» **SOURCE PASSAGE**:
=== Section Start ===

We got sketch of algorithm for public key encryption based on satisfiability of hidden boolean formula. It is easy to break in its current form, but we are interested if it can be improved.
Alice chooses boolean formula $\phi$ on variables $x_1...x_n$ with a known satisfying assignment $S$ and another boolean for formula $\psi$ on variables $x_1...x_k,y_1..y_m$.
Let $\Phi=(\psi \land \lnot \phi) \oplus y_1$.
Observe that $\Phi(S)=y_1$.
Alices' public key is $\Phi$ and her private key is $S$.
To encode one bit of message $m$ set $Y_1=m$ and the rest of $y_i$ random bits.
The encryption is $\Phi'=\Phi(Y_i)$, boolean formula only on variables $x_i$.
The decryption is $\Phi'(S)=m=Y_1$.
So far we have not defined in what form $F$ the boolean formulas are given, which is critical.
- $F$ must hide the location of $Y_1$ in the cypher text.
- $F$ must not allow easily find solution of $\phi$, which appears in the public key. (It might be even hard to recognize $\phi$ from the public key).
Candidates for $F$ are read several times binary decision diagrams BDD, branching program.
Question:
Is it known that this won't work?
Is the form $F$ BDD known to fail?

=== Section End ===

» **TASK TO CARRY OUT**:
According to the encryption post, what is Alice's private key? The listing is independent material with no connection to the encryption post.

» **SUPPLIED DATA**:
=== Section Start ===

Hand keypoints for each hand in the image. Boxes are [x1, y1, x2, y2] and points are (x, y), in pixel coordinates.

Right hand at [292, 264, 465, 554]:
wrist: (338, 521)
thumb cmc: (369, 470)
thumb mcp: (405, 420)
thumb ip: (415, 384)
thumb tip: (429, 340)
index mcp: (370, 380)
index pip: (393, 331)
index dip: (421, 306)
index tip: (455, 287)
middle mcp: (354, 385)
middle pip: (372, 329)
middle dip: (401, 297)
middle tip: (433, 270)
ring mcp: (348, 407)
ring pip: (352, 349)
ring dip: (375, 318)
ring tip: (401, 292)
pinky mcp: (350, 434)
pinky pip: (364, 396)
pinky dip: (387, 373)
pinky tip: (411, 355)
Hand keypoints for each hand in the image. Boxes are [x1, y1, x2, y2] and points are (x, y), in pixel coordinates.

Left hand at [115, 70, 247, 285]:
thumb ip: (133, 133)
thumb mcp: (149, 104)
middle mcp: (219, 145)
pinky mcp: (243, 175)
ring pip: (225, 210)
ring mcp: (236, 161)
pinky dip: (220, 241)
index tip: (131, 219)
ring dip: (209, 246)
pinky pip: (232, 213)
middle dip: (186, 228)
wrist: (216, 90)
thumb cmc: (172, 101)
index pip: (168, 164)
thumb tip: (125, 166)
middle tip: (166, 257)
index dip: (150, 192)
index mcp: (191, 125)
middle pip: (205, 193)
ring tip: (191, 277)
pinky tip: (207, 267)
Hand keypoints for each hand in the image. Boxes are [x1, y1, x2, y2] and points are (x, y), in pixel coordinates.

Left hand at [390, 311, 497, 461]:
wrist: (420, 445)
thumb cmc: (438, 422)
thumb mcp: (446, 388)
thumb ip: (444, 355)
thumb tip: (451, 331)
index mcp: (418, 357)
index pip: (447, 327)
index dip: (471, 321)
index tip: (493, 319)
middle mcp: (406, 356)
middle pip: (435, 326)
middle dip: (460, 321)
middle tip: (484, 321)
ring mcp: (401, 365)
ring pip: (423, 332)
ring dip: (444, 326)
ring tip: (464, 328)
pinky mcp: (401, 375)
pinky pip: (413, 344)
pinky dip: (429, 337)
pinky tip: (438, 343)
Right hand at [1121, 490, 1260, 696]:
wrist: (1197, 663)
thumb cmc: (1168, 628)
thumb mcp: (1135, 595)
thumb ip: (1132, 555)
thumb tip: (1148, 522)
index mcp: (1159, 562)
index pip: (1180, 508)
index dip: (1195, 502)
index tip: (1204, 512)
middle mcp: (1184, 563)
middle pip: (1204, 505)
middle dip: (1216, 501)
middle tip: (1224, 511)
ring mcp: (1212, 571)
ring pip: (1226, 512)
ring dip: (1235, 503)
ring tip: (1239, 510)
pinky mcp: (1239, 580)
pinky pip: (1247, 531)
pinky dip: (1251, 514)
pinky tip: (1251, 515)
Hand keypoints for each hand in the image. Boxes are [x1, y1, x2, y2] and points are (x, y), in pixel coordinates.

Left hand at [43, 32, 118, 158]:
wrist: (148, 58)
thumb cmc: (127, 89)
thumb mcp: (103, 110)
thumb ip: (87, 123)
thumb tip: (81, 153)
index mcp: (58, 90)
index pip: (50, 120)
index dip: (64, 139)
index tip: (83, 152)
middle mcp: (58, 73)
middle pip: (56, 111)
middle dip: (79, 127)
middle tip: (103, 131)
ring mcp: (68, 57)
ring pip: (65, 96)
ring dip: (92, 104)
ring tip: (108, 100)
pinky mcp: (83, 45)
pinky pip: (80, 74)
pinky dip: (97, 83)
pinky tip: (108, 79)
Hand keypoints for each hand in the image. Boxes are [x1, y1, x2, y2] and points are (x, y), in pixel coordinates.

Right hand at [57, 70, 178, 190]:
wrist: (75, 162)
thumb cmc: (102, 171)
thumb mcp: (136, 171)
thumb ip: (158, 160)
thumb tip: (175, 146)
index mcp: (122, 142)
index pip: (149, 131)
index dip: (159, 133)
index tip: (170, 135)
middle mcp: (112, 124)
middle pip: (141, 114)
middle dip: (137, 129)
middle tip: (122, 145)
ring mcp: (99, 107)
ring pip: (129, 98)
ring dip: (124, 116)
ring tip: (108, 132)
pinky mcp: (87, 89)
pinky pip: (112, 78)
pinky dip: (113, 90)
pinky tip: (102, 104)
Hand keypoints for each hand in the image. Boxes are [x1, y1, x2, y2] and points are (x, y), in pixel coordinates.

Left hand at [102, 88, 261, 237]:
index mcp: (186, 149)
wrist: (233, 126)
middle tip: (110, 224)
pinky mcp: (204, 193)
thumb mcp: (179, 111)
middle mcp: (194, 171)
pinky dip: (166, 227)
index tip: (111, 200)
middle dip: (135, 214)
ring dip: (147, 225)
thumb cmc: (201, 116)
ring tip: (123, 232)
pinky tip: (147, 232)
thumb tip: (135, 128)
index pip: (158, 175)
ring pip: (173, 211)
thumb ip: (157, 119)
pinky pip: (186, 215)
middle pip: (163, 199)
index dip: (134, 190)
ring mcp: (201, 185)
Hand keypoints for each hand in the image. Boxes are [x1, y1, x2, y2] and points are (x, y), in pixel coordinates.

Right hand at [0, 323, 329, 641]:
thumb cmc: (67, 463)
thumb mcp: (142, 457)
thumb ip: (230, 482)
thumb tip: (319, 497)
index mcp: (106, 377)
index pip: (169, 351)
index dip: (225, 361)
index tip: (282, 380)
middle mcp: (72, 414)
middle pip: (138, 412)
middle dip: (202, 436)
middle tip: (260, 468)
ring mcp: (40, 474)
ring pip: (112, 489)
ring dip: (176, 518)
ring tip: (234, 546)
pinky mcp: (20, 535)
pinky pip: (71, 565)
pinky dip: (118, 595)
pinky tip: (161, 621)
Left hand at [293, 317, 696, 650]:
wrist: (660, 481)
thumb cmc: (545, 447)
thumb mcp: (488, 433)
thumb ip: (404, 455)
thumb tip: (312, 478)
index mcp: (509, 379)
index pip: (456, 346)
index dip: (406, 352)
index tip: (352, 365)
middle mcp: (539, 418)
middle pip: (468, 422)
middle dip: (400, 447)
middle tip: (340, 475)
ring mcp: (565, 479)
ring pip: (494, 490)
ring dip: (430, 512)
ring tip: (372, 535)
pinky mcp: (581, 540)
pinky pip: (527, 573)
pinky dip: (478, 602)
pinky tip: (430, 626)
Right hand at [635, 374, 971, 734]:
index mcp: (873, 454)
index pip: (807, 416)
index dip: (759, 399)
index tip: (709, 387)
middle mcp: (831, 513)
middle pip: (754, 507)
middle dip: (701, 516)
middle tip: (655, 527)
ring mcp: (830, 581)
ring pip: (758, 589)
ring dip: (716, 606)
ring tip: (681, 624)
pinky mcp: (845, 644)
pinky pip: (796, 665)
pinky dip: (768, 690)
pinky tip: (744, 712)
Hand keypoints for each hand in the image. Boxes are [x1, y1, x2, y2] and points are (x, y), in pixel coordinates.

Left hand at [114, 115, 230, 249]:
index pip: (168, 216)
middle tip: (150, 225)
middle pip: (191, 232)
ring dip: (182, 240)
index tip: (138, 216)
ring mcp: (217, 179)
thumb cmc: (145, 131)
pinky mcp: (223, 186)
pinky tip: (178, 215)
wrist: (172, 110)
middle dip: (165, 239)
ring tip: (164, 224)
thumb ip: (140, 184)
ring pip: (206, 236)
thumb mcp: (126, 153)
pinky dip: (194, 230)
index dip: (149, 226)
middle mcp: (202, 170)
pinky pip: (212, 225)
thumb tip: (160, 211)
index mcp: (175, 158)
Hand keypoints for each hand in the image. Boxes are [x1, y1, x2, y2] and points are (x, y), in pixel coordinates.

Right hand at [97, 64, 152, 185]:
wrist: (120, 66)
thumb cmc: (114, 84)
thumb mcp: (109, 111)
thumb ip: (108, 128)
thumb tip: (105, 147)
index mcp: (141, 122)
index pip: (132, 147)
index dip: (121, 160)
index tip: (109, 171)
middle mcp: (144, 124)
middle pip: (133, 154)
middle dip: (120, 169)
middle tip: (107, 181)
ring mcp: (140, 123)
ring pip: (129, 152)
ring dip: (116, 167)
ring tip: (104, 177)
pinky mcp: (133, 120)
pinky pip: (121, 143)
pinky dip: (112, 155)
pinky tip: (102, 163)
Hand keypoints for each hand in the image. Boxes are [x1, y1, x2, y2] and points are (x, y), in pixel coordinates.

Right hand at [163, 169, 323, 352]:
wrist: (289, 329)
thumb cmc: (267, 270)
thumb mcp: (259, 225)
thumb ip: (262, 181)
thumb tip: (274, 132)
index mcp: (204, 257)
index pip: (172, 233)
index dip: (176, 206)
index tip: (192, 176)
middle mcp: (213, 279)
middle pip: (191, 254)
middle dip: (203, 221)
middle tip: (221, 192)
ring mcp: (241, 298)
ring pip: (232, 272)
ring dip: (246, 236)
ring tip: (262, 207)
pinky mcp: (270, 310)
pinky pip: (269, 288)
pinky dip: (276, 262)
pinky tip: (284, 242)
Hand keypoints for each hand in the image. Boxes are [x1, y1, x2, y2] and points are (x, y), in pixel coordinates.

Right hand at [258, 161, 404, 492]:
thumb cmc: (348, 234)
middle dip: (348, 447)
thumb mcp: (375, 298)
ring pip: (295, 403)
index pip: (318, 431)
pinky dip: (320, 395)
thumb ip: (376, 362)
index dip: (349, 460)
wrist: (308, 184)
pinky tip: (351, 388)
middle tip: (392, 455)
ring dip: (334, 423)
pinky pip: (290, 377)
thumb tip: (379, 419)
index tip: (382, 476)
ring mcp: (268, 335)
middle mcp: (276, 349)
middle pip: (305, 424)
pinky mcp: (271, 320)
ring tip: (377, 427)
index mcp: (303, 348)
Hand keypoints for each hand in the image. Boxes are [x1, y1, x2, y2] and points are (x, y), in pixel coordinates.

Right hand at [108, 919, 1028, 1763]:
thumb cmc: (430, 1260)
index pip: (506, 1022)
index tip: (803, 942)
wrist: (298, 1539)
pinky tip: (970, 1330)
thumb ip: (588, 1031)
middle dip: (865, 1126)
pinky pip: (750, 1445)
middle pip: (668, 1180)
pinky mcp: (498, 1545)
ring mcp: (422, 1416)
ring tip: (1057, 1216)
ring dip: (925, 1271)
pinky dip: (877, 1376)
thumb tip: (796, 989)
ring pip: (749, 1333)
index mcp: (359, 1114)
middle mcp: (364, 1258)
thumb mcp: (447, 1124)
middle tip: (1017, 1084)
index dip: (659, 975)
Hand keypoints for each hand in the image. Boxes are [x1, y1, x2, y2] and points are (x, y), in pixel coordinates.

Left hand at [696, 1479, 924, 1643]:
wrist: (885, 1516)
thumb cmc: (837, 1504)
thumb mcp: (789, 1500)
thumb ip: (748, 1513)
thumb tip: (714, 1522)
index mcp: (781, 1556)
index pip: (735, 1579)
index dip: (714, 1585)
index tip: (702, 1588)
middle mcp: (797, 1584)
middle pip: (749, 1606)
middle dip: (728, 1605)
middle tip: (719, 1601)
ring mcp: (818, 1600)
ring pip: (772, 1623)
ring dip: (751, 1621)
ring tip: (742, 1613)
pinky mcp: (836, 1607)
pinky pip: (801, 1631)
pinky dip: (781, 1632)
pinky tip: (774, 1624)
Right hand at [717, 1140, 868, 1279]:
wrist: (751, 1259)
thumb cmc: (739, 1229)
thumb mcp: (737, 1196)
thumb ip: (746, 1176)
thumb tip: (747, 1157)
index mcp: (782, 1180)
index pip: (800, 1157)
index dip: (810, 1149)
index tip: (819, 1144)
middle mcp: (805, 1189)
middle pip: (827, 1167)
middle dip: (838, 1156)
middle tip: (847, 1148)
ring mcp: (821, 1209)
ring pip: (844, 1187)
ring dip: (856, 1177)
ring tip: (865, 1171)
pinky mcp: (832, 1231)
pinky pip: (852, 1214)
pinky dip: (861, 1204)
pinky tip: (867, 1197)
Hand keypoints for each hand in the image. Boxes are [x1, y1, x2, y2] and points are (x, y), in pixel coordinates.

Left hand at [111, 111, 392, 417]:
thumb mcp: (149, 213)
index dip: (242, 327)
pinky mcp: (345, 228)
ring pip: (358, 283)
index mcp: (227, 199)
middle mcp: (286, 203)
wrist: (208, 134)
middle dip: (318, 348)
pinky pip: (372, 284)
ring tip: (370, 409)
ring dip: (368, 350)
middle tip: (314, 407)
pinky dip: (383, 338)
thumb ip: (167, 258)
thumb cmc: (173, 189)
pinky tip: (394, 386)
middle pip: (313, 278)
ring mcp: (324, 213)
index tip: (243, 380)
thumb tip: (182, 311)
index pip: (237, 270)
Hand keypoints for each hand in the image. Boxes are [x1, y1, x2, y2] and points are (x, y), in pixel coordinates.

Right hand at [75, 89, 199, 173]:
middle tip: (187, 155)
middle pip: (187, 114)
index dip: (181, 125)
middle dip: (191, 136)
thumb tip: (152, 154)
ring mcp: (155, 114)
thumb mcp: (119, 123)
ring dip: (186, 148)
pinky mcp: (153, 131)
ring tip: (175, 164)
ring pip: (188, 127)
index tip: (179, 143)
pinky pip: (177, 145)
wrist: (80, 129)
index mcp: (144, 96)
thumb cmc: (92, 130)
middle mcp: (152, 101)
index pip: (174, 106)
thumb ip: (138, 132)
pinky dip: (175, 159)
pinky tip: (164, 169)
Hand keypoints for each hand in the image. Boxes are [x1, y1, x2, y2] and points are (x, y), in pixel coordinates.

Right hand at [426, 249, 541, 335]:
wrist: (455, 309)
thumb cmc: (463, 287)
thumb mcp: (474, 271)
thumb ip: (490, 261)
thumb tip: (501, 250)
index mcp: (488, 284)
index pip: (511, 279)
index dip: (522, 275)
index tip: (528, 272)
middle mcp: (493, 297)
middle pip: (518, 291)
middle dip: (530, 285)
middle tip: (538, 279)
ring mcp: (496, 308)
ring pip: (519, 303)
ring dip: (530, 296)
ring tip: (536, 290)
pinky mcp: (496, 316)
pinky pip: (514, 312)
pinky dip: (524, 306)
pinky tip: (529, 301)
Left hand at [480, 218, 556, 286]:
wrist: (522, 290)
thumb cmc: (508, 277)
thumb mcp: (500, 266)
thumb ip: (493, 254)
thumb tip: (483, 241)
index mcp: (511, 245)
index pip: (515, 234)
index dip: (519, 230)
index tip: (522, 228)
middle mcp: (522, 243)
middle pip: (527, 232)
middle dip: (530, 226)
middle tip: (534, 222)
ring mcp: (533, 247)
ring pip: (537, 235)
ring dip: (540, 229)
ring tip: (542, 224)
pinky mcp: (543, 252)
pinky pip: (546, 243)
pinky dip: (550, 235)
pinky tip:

=== Section End ===

» **EXPECTED ANSWER**:
Her private key is $S$, the known satisfying assignment of the formula $\phi$.